Es hatten unsere Väter die Hütte des Zeugnisses in der Wüste, wie er ihnen das verordnet hatte, da er zu Mose redete, dass er sie machen sollte nach dem Vorbild, das er gesehen hatte; welche unsere Väter auch annahmen, und brachten sie mit Josua in das Land, das die Heiden inne hatten, welche Gott ausstieß vor dem Angesicht unserer Väter, bis zur Zeit Davids. Der fand Gnade bei Gott, und bat, dass er eine Hütte finden mochte dem Gott Jakobs. Salomo aber baute ihm ein Haus. Aber der Allerhöchste wohnt nicht in Tempeln, die mit Händen gemacht sind, wie der Prophet spricht: „Der Himmel ist mein Stuhl und die Erde meiner Füße Schemel; was wollt ihr mir denn für ein Haus bauen, spricht der Herr, oder welches ist die Stätte meiner Ruhe? Hat nicht meine Hand das alles gemacht?“ Apostelgesch. 7,44-50.

Stephanus hatte im vorigen Abschnitt, wo sichs darum handelte, zu zeigen, dass er Mosen nicht gelästert habe, von dem halsstarrigen Benehmen des Volkes reden müssen und daran erinnern, wie sie den ihnen von Gott zum Propheten und Mittler gesandten Moses verstoßen und dagegen den Aaron zum Mittler zwischen sich und Gott erwählt hatten, damit er ihnen Götter mache, die vor ihnen hergingen. Stephanus hatte seinen Zuhörern vorhalten müssen, wie das Volk für die Missetat des alttestamentlichen Papismus und damit verbundenen Kälberdienstes von Gott mit Dahingebung in eigentlichen krassen Götzendienst gestraft und jenseits Babel weggeworfen worden war, nachdem es selbst innerlich Babel geworden. Im heutigen Abschnitt, wo Stephanus von Moses zum Tempel übergeht, kann er von dem gottvergessenen Verhalten des Volkes absehen und ausschließlich bei der gnädigen und weisen Tätigkeit Gottes verweilen, indem er zeigt, wie der Gott der Herrlichkeit durch Errichtung der Stiftshütte in der Wüste, durch Einbringung derselben ins heilige Land und Austreibung der Feinde vor ihr her, durch Vorbereitung des Tempelbaues durch David und Ausführung desselben durch Salomo, sein Volk stufenweise für die Anbetung Gottes im Geist und in der Wahrheit erziehen und reif machen wollte.

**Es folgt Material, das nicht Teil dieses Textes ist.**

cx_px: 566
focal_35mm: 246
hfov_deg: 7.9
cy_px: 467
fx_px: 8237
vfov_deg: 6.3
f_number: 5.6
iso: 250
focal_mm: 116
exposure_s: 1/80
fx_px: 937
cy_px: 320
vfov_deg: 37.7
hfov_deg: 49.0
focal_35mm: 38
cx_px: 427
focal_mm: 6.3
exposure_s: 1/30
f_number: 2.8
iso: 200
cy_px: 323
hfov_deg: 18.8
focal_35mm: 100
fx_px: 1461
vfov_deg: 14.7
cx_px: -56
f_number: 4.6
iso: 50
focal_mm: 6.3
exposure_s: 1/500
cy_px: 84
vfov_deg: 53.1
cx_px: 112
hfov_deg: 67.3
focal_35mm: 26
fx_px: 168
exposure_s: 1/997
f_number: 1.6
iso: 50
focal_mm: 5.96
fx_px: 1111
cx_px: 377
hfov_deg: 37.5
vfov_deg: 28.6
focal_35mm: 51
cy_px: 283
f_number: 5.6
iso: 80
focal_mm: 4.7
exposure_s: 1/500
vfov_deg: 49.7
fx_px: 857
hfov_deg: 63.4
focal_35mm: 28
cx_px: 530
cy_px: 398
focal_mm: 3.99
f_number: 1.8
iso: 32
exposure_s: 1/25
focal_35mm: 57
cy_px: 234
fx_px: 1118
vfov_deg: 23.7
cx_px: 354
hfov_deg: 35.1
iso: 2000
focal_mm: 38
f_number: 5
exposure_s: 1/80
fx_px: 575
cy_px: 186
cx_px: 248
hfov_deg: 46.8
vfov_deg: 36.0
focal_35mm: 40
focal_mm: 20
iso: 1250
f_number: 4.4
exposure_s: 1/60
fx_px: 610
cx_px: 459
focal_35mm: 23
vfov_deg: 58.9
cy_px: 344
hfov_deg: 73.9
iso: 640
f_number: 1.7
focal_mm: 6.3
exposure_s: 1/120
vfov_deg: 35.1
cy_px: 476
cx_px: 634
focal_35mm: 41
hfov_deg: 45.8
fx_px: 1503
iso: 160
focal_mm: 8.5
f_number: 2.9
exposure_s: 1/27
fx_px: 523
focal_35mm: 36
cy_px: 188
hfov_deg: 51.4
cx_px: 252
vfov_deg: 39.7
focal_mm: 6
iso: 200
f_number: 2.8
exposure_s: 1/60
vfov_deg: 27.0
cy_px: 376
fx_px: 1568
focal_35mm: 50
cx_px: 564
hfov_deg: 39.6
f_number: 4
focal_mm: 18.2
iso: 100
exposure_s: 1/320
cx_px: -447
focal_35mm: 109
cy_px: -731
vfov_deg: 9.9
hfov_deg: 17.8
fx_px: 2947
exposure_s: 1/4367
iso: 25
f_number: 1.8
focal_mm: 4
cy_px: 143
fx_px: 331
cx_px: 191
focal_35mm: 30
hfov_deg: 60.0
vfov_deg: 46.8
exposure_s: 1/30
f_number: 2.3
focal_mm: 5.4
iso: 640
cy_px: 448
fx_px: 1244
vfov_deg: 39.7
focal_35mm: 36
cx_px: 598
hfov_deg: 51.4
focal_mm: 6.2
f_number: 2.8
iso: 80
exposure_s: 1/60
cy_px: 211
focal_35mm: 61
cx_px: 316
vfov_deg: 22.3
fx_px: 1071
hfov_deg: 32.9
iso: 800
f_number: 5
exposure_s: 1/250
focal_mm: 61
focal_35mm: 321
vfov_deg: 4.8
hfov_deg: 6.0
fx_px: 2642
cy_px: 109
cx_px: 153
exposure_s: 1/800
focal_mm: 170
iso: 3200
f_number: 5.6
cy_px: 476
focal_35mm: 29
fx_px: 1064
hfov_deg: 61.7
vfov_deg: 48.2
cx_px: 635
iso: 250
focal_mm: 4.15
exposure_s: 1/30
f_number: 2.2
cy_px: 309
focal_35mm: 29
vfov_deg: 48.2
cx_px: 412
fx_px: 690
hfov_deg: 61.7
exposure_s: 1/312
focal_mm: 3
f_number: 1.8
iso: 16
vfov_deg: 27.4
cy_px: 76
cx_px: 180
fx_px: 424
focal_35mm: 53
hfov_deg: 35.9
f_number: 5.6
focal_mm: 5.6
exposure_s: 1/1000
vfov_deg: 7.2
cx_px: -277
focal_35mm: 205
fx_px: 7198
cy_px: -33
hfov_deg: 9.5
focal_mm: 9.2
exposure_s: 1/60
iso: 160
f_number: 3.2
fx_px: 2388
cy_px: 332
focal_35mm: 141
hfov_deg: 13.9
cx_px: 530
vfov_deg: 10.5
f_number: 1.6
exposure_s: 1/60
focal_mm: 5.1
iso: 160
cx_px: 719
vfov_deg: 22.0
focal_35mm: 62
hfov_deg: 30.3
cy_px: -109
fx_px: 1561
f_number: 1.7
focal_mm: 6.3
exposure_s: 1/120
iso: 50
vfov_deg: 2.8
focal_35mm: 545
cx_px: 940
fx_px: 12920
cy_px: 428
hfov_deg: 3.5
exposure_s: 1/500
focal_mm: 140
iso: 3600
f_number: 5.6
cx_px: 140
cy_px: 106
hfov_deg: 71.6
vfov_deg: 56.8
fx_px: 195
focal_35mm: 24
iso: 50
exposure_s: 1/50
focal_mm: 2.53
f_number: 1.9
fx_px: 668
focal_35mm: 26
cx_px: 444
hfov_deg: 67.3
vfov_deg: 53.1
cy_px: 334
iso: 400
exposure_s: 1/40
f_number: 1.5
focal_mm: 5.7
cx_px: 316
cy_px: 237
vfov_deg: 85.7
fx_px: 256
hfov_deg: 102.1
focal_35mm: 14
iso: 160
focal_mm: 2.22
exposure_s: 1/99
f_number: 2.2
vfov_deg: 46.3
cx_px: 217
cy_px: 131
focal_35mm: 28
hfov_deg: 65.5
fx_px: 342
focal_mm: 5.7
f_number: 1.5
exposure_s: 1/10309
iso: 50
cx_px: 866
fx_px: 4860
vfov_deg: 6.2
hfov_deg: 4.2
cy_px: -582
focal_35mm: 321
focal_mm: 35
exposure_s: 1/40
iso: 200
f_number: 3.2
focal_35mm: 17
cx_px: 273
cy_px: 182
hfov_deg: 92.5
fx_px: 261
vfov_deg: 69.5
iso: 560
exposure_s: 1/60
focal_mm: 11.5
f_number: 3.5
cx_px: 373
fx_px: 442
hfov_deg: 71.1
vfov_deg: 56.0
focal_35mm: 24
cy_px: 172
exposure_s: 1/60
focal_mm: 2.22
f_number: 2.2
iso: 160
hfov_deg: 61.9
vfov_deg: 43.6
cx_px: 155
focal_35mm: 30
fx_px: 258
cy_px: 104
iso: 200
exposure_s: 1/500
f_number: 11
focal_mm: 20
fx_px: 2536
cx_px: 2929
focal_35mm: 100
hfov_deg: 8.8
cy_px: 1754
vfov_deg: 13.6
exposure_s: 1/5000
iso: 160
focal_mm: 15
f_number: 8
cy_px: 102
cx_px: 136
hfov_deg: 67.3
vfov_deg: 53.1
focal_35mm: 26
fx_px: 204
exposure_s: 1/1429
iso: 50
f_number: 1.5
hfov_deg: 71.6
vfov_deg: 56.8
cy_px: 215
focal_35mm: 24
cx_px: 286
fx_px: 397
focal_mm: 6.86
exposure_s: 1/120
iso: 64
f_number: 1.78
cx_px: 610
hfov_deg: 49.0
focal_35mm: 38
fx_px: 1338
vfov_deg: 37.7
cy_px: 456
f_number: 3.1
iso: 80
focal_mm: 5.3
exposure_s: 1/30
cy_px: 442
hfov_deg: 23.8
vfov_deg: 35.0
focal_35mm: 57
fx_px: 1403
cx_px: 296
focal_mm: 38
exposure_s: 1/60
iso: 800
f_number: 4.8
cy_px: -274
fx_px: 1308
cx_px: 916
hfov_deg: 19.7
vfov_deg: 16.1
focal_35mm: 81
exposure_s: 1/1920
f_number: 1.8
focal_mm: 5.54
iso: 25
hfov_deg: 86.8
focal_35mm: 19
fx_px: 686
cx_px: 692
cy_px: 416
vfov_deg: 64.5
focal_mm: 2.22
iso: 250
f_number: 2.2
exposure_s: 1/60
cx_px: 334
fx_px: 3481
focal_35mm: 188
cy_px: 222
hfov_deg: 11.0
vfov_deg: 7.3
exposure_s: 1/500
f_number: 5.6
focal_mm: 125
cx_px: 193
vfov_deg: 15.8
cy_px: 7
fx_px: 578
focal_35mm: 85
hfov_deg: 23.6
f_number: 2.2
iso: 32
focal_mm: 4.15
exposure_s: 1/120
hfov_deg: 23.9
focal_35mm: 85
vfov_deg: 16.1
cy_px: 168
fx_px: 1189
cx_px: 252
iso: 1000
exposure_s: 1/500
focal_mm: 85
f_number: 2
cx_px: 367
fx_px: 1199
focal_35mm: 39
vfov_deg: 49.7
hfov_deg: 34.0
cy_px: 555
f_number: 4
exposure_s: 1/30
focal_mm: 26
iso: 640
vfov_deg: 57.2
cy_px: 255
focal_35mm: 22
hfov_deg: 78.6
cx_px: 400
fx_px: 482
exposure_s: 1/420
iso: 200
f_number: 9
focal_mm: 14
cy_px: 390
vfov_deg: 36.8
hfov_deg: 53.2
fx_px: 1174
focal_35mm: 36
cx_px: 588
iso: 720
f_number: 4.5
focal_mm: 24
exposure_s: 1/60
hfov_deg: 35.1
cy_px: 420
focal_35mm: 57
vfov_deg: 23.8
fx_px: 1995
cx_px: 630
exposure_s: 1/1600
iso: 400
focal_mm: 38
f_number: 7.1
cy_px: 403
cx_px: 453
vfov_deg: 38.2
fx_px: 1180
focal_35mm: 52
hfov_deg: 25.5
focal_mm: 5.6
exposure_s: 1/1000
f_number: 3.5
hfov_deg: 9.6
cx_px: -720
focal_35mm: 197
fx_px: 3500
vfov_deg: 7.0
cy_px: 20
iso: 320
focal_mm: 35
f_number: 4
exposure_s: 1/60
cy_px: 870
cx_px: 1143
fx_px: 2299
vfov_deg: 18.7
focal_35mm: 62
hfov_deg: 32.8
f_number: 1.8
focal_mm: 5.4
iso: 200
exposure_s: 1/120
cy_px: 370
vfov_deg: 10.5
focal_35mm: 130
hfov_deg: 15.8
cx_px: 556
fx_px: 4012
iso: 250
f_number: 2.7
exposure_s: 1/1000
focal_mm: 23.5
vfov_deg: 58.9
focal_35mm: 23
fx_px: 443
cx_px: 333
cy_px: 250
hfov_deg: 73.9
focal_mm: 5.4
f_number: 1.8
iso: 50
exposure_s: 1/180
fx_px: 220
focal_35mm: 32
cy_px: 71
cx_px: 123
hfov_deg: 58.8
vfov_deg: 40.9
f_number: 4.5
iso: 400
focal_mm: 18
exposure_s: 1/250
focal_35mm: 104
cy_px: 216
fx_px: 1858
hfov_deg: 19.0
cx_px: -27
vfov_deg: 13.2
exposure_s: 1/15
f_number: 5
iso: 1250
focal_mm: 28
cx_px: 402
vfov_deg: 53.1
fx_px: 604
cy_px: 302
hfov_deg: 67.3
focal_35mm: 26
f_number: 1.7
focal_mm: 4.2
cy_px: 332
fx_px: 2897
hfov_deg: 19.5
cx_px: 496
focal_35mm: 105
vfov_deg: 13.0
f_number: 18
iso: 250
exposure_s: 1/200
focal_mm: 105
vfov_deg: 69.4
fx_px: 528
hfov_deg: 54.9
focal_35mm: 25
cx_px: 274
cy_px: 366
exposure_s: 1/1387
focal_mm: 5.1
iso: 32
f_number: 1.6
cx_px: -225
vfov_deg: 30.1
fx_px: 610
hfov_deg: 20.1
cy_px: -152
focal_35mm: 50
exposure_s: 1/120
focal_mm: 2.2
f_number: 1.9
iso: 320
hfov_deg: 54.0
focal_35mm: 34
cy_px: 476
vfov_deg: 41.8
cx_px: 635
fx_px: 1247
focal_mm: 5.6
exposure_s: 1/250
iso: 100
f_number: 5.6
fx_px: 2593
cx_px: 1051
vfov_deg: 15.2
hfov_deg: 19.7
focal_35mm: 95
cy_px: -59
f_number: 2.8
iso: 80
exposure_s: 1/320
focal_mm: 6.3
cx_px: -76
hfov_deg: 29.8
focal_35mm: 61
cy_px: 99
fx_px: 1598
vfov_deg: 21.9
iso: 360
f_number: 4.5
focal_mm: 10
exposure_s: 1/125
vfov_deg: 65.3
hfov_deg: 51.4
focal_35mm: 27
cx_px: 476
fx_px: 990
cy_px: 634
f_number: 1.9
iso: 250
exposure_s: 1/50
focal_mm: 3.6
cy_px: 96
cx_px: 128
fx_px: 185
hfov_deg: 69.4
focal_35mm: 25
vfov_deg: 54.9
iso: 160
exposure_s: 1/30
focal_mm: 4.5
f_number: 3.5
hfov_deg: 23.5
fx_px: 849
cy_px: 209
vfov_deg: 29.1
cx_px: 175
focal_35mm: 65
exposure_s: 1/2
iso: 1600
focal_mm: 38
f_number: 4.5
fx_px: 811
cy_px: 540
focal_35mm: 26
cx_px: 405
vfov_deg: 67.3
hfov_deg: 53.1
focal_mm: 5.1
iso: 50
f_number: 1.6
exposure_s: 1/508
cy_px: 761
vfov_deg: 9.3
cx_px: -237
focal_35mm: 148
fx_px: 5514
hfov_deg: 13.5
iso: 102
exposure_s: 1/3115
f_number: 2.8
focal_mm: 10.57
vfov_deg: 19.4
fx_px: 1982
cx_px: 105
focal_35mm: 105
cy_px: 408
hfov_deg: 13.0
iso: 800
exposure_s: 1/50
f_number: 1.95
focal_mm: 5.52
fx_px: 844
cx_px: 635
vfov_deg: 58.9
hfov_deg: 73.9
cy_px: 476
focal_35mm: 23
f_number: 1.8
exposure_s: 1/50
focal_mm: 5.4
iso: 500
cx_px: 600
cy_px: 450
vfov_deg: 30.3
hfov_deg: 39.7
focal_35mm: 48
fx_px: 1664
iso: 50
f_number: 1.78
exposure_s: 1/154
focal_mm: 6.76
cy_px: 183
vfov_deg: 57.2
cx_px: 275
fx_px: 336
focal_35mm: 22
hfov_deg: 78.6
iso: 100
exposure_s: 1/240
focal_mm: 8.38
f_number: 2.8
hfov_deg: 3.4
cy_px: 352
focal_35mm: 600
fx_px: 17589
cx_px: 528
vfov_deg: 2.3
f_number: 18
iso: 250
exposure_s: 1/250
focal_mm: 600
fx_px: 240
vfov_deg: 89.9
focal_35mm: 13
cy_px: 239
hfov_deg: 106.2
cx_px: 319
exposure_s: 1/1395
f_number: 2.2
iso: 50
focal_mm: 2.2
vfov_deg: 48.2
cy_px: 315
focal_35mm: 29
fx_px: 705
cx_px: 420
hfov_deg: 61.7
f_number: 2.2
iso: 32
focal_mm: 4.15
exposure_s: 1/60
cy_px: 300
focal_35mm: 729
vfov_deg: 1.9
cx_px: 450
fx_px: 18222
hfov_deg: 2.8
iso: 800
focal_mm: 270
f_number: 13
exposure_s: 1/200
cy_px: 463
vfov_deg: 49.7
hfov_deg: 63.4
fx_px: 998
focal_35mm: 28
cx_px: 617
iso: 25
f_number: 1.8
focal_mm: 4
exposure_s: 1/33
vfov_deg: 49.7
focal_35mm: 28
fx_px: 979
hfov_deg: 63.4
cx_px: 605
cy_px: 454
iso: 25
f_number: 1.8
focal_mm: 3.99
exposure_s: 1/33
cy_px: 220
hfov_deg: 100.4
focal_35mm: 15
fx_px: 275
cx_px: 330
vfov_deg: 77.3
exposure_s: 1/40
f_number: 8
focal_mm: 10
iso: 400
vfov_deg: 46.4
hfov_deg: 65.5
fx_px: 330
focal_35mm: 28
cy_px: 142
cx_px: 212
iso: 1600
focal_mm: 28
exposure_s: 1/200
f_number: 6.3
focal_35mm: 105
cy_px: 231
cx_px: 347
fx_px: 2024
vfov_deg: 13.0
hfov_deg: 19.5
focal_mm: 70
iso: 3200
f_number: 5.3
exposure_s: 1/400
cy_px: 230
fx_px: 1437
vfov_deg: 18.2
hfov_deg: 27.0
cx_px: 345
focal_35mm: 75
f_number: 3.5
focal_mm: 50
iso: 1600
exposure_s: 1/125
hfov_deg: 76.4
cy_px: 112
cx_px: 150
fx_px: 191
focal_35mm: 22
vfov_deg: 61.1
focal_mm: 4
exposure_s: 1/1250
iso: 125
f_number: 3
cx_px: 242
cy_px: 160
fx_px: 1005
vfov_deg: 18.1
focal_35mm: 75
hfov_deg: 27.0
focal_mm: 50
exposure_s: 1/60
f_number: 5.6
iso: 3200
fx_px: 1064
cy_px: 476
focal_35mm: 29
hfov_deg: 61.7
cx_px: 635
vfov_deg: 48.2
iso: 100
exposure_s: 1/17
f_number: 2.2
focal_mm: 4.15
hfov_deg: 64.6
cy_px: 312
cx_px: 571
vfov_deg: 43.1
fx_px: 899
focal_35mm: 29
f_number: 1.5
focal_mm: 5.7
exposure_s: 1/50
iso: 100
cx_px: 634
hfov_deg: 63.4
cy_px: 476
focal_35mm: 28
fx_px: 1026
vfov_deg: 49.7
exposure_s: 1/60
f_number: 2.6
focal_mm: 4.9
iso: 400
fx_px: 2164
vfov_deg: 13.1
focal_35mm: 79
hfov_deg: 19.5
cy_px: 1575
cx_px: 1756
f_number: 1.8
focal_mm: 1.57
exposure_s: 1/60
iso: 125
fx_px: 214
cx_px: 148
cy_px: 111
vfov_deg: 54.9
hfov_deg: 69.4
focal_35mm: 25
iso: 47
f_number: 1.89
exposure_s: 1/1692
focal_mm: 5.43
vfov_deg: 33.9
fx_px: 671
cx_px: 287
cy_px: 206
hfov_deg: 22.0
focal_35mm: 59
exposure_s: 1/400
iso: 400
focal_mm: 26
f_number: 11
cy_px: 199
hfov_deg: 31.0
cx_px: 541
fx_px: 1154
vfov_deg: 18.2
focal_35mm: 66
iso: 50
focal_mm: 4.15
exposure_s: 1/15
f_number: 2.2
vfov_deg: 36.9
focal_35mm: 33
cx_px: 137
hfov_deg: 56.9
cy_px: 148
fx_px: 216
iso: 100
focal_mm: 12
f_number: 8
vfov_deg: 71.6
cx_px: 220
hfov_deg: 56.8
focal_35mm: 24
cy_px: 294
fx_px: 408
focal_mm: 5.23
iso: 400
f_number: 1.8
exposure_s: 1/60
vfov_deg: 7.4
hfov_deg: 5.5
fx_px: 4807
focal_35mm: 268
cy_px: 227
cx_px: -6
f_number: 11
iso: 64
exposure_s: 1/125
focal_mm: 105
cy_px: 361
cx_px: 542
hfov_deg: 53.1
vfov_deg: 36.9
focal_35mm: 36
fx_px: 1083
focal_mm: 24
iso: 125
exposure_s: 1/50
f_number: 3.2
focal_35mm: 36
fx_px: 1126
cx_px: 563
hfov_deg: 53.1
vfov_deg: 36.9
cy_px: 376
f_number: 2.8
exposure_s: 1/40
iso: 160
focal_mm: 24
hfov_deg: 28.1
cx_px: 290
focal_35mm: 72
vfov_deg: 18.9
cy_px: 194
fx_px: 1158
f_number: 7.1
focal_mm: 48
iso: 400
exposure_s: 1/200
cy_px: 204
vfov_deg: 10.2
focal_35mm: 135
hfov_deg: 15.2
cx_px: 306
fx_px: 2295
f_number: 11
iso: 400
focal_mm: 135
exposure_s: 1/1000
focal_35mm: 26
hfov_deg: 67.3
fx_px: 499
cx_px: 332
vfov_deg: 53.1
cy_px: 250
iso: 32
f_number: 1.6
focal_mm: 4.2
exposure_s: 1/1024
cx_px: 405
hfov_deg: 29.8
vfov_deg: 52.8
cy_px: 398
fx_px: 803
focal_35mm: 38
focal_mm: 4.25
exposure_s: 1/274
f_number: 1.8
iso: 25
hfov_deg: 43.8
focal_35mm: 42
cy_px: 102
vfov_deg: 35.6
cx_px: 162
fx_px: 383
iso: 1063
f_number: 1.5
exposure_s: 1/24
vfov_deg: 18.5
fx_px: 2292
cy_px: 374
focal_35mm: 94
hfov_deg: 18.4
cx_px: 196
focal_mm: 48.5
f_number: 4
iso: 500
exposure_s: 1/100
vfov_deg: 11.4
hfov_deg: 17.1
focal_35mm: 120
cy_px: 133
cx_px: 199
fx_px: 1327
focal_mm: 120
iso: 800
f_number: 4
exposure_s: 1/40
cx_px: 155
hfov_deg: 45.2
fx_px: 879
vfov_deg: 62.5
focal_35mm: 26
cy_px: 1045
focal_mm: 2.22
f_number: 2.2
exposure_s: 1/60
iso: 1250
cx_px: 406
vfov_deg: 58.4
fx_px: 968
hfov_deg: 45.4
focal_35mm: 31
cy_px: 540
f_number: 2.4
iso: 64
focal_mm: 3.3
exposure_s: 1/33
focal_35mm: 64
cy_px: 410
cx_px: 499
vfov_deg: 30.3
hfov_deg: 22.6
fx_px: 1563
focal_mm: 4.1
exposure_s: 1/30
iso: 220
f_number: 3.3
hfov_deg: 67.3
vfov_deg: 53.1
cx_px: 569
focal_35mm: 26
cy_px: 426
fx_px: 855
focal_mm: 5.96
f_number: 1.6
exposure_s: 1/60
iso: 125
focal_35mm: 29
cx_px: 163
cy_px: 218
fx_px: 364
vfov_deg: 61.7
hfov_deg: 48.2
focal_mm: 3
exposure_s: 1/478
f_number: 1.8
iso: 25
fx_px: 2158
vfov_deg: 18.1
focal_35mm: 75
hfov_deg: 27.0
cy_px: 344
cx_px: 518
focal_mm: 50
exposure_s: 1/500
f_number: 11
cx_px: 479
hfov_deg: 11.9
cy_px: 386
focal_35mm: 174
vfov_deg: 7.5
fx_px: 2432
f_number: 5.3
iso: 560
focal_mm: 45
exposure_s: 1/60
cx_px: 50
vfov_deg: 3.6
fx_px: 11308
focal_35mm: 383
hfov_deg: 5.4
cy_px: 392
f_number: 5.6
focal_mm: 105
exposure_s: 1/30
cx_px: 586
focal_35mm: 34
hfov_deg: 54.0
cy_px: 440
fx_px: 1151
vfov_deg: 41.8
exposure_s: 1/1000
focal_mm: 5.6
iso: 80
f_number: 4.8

Die Wahrheit, welche Stephanus durch seine geschichtliche Darstellung zur Anerkennung bringen will, also das Thema dieses Abschnittes seiner Rede wäre etwa in folgende Worte zusammenzufassen:

Die Stiftshütte Mosis und der Tempel Salomonis waren nur Schattenrisse und Bilder eines künftigen wahrhaftigen Heiligtums.

Dass dem so sei wird klar werden

  1. an der Geschichte des vorbildlichen Tempels,
  2. an dem Wesen und der Geschichte der wahrhaftigen Hütte.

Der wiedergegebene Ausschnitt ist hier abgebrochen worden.